Help Center/ MapReduce Service/ User Guide/ MRS Cluster O&M/ MRS Cluster Security Configuration/ MRS Cluster Security Hardening/ Enabling and Disabling Permission Verification on MRS Cluster Components
Updated on 2024-10-25 GMT+08:00
View PDF
Share

Enabling and Disabling Permission Verification on MRS Cluster Components

Scenario

HDFS and ZooKeeper verify the permission of users who attempt to access the services in both security and normal clusters by default. Users without related permission cannot access resources in HDFS and ZooKeeper. When the cluster is deployed in normal mode, YARN does not verify the permission of users who attempt to access the services by default. All users can access YARN resources.

Based on actual service requirements, administrators can enable YARN permission verification or disable permission verification on HDFS and ZooKeeper in normal clusters.

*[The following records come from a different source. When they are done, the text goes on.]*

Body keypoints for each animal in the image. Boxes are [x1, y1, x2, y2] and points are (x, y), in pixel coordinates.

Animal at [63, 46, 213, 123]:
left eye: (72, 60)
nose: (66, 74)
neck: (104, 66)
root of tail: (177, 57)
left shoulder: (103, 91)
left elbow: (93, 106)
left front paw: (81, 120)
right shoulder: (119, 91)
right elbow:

This topic is available for MRS 3.x or later.

Impact on the System

After the enabling and disabling operations, the service configuration will expire. You need to restart the corresponding service for the configuration to take effect.

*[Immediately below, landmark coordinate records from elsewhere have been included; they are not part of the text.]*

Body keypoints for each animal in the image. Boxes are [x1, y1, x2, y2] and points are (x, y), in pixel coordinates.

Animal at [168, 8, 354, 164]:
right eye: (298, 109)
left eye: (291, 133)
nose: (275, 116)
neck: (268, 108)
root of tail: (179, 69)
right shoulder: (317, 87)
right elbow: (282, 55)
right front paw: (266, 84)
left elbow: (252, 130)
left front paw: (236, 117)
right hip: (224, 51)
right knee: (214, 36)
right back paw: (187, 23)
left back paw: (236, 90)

Disabling Permission Verification on HDFS

  1. Log in to FusionInsight Manager.
  2. Click Cluster, click the name of the desired cluster, choose Services > HDFS, and click Configurations.
  3. Click All Configurations.
  4. Search for parameters dfs.namenode.acls.enabled and dfs.permissions.enabled.

    • dfs.namenode.acls.enabled indicates whether to enable HDFS ACL. The default value is true, indicating that the ACL is enabled. Change the value to false.
    • dfs.permissions.enabled indicates whether to enable permission check for HDFS. The default value is true, indicating that permission check is enabled. Change the value to false. After the modification, the owner, owner group, and permission of the directories and files in HDFS remain unchanged.

  5. Click Save, click OK, and wait for message "Operation successful" to display.

Enabling Permission Verification on YARN

  1. Log in to FusionInsight Manager.
  2. Click Cluster, click the name of the desired cluster, choose Services > Yarn, and click Configurations.
  3. Click All Configurations.
  4. Search for parameter yarn.acl.enable.

    yarn.acl.enable indicates whether to enable the permission check for YARN.

    • In normal clusters, the value is set to false by default to disable permission check. To enable permission check, change the value to true.
    • In security clusters, the value is set to true by default to enable authentication.
    Figure 1 Setting the yarn.acl.enable parameter

  5. Click Save, click OK, and wait for message "Operation successful" to display.

Disabling Permission Verification on ZooKeeper

  1. Log in to FusionInsight Manager.
  2. Click Cluster, click the name of the desired cluster, choose Services > ZooKeeper, and click Configurations.
  3. Click All Configurations.
  4. Search for parameter skipACL.

    skipACL indicates whether to skip the ZooKeeper permission check. The default value is no, indicating that permission check is enabled. Change the value to yes.

    Figure 2 Setting the skipACL parameter

  5. Click Save, click OK, and wait for message "Operation successful" to display.